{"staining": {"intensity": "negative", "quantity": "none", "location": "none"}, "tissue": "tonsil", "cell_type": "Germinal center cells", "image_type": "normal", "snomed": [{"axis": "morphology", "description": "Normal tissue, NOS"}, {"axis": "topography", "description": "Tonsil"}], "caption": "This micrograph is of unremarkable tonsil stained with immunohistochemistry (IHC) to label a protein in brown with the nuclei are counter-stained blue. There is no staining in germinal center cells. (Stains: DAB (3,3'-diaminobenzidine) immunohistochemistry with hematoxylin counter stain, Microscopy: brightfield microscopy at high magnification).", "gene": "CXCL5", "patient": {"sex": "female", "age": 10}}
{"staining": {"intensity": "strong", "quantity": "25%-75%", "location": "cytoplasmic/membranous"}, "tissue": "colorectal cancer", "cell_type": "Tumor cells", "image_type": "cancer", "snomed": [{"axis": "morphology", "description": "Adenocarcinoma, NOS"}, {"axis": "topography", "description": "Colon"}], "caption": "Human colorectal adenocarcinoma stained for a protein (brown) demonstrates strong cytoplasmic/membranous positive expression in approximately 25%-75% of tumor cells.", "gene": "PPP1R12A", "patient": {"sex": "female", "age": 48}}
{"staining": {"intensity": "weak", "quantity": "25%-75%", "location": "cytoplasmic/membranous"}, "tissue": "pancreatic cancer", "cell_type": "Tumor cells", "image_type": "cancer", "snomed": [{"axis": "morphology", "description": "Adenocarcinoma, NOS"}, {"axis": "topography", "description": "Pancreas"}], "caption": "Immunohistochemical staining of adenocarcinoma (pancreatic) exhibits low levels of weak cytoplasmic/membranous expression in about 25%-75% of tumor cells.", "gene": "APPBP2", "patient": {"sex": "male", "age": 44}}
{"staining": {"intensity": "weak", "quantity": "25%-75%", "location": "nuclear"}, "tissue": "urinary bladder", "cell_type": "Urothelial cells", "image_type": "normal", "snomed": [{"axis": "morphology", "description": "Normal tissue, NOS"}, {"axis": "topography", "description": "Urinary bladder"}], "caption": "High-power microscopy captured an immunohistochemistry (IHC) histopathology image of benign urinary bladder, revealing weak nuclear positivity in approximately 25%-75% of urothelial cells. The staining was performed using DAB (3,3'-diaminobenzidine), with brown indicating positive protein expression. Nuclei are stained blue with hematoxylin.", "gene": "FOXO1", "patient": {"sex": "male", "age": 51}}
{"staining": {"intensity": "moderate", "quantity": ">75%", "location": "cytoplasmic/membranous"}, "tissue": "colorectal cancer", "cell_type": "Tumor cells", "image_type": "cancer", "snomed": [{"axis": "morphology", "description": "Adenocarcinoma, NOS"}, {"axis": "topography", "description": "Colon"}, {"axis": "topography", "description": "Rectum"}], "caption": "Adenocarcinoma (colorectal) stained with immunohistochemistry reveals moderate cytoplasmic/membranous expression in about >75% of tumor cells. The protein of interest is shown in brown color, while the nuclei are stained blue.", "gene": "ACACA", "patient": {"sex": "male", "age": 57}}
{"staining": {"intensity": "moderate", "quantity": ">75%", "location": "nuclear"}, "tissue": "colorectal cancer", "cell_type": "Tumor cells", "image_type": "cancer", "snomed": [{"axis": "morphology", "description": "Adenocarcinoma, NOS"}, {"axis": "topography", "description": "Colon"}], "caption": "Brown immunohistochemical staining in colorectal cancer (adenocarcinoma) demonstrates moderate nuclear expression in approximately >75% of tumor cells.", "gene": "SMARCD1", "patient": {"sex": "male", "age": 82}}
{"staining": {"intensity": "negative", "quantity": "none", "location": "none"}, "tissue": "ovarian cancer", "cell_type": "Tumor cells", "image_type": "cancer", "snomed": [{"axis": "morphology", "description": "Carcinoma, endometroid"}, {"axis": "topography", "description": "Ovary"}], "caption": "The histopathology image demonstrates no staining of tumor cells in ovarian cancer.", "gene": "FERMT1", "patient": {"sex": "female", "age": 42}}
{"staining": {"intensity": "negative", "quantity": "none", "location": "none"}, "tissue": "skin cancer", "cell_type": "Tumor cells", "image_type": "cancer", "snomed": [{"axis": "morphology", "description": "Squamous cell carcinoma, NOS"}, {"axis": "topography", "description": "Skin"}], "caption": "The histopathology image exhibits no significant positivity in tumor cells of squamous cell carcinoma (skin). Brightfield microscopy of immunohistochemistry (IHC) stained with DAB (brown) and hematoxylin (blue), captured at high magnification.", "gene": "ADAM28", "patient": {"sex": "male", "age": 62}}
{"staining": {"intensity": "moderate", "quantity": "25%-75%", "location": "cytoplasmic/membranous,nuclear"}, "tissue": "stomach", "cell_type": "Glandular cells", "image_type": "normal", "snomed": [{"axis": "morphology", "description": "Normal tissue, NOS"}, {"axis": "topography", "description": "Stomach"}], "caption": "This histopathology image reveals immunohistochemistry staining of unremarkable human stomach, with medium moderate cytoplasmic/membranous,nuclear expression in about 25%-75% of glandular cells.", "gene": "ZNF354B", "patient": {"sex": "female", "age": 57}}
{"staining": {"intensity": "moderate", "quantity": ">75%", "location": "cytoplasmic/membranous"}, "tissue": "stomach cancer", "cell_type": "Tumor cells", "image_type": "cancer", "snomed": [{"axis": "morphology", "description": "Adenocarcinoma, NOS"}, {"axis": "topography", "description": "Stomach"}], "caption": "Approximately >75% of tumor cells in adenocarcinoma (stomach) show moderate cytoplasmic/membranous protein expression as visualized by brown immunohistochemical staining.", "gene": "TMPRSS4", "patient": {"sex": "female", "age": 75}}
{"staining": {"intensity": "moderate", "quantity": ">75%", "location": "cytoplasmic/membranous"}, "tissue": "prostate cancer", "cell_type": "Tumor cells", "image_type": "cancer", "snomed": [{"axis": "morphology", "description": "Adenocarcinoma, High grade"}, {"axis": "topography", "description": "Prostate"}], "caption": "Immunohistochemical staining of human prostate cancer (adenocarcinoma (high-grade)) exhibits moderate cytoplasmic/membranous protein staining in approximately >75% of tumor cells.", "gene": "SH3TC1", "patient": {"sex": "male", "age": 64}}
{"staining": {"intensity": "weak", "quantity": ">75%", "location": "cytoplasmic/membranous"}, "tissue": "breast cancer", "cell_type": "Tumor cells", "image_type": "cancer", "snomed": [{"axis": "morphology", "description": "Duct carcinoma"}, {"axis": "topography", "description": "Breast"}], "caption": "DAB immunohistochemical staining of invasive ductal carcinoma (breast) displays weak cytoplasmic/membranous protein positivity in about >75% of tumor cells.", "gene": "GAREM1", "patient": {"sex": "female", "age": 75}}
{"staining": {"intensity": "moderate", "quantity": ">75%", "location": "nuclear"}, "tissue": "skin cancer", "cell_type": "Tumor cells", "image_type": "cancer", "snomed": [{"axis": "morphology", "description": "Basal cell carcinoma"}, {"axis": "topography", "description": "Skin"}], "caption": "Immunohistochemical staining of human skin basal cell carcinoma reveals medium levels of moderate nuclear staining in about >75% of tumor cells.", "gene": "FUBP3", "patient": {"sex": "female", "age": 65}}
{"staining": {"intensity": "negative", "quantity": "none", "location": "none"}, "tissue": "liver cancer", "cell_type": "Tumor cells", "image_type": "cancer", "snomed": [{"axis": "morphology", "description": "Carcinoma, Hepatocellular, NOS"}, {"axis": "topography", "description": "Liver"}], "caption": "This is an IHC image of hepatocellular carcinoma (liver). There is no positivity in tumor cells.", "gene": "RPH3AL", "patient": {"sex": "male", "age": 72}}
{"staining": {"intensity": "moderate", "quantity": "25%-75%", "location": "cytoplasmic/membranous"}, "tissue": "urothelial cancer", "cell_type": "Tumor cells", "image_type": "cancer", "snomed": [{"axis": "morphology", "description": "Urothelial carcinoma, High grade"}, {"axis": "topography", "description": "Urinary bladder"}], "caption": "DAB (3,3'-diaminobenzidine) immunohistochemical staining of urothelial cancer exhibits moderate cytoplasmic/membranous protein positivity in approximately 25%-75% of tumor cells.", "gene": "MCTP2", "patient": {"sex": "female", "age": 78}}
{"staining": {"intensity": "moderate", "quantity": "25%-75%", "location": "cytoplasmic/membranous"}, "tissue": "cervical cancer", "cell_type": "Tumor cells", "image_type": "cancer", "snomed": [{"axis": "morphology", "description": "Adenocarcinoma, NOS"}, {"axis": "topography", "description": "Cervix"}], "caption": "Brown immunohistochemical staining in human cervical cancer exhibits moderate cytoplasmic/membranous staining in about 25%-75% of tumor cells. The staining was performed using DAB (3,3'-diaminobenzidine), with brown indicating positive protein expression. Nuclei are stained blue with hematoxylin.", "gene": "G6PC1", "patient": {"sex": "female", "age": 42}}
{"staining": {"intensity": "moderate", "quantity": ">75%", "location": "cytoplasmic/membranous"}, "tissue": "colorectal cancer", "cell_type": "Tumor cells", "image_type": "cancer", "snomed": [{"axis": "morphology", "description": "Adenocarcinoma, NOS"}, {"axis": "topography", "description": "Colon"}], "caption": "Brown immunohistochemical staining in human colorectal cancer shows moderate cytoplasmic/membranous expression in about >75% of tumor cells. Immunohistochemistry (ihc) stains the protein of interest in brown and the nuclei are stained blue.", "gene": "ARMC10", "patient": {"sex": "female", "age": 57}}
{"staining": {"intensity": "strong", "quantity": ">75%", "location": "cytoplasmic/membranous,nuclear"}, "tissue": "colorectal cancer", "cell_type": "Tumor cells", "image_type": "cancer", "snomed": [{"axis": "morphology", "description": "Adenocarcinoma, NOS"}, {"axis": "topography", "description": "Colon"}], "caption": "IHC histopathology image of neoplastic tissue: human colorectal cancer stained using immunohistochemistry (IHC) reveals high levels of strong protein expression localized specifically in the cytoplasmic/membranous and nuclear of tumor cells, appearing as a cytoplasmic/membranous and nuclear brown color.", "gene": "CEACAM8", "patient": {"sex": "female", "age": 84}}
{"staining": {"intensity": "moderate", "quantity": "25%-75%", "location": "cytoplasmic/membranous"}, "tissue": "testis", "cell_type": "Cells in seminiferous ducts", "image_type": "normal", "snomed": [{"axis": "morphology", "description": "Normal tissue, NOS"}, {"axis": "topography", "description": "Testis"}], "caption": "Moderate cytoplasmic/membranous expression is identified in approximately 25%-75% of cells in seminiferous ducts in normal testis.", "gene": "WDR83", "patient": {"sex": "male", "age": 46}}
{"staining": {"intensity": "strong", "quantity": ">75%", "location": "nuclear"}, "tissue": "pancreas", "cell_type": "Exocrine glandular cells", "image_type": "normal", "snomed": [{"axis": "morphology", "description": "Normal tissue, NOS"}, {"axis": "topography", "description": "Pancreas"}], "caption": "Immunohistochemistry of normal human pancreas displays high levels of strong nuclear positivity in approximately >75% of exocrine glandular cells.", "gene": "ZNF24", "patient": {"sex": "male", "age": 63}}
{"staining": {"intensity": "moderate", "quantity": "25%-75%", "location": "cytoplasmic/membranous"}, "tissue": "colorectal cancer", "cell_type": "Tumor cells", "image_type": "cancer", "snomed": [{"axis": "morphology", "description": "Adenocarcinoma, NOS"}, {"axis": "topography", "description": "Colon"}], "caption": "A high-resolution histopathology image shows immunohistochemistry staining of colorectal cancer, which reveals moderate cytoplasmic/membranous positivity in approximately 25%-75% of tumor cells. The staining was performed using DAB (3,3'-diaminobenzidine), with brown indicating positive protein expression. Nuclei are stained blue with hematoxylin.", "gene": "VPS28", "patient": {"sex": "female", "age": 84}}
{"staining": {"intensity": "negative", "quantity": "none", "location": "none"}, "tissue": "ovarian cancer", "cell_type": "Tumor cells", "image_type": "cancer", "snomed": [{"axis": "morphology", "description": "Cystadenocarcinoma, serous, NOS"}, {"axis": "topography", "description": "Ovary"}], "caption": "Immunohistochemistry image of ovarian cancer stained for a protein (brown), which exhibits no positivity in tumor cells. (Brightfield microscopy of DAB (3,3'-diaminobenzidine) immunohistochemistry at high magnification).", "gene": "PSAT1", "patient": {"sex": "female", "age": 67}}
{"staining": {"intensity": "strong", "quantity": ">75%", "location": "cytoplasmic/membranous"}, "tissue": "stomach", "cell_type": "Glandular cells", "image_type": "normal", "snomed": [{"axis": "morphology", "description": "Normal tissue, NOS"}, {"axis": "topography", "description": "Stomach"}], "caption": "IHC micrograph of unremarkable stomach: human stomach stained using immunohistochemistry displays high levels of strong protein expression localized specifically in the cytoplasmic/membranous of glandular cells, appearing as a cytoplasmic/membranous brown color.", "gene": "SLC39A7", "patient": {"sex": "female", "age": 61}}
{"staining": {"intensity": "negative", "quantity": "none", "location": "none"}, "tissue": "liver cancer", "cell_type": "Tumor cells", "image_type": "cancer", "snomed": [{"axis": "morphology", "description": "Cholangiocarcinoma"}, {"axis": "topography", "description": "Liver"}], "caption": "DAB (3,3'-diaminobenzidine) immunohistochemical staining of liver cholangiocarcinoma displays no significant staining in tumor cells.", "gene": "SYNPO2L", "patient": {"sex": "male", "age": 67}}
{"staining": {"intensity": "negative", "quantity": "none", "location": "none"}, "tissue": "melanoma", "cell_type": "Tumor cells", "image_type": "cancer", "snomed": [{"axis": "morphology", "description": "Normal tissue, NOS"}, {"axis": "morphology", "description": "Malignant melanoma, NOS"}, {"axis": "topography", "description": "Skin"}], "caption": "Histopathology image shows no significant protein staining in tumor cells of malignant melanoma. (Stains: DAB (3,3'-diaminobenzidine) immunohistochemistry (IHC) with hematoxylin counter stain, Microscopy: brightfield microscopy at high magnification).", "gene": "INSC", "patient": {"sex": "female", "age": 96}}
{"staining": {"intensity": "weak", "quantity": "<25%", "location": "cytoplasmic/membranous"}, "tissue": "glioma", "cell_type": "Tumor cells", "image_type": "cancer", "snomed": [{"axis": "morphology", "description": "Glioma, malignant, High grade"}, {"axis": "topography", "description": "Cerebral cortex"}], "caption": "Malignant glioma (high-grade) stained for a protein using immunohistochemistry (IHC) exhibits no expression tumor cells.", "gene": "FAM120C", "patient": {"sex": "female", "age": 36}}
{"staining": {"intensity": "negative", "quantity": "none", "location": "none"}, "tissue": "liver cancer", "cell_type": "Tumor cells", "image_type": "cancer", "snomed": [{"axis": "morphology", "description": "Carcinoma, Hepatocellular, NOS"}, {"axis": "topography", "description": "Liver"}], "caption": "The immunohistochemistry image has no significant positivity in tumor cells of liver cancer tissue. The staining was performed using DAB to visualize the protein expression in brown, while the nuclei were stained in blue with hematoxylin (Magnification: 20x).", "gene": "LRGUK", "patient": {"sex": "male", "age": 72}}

**AIM OF THE TASK**
Retype the portion of the data above that starts on the line with "in human colorectal" and finishes on the line with "cytoplasmic/membranous expression is", including both of those lines.

**TASK RESPONSE**
{"staining": {"intensity": "moderate", "quantity": ">75%", "location": "cytoplasmic/membranous"}, "tissue": "colorectal cancer", "cell_type": "Tumor cells", "image_type": "cancer", "snomed": [{"axis": "morphology", "description": "Adenocarcinoma, NOS"}, {"axis": "topography", "description": "Colon"}], "caption": "Brown immunohistochemical staining in human colorectal cancer shows moderate cytoplasmic/membranous expression in about >75% of tumor cells. Immunohistochemistry (ihc) stains the protein of interest in brown and the nuclei are stained blue.", "gene": "ARMC10", "patient": {"sex": "female", "age": 57}}
{"staining": {"intensity": "strong", "quantity": ">75%", "location": "cytoplasmic/membranous,nuclear"}, "tissue": "colorectal cancer", "cell_type": "Tumor cells", "image_type": "cancer", "snomed": [{"axis": "morphology", "description": "Adenocarcinoma, NOS"}, {"axis": "topography", "description": "Colon"}], "caption": "IHC histopathology image of neoplastic tissue: human colorectal cancer stained using immunohistochemistry (IHC) reveals high levels of strong protein expression localized specifically in the cytoplasmic/membranous and nuclear of tumor cells, appearing as a cytoplasmic/membranous and nuclear brown color.", "gene": "CEACAM8", "patient": {"sex": "female", "age": 84}}
{"staining": {"intensity": "moderate", "quantity": "25%-75%", "location": "cytoplasmic/membranous"}, "tissue": "testis", "cell_type": "Cells in seminiferous ducts", "image_type": "normal", "snomed": [{"axis": "morphology", "description": "Normal tissue, NOS"}, {"axis": "topography", "description": "Testis"}], "caption": "Moderate cytoplasmic/membranous expression is identified in approximately 25%-75% of cells in seminiferous ducts in normal testis.", "gene": "WDR83", "patient": {"sex": "male", "age": 46}}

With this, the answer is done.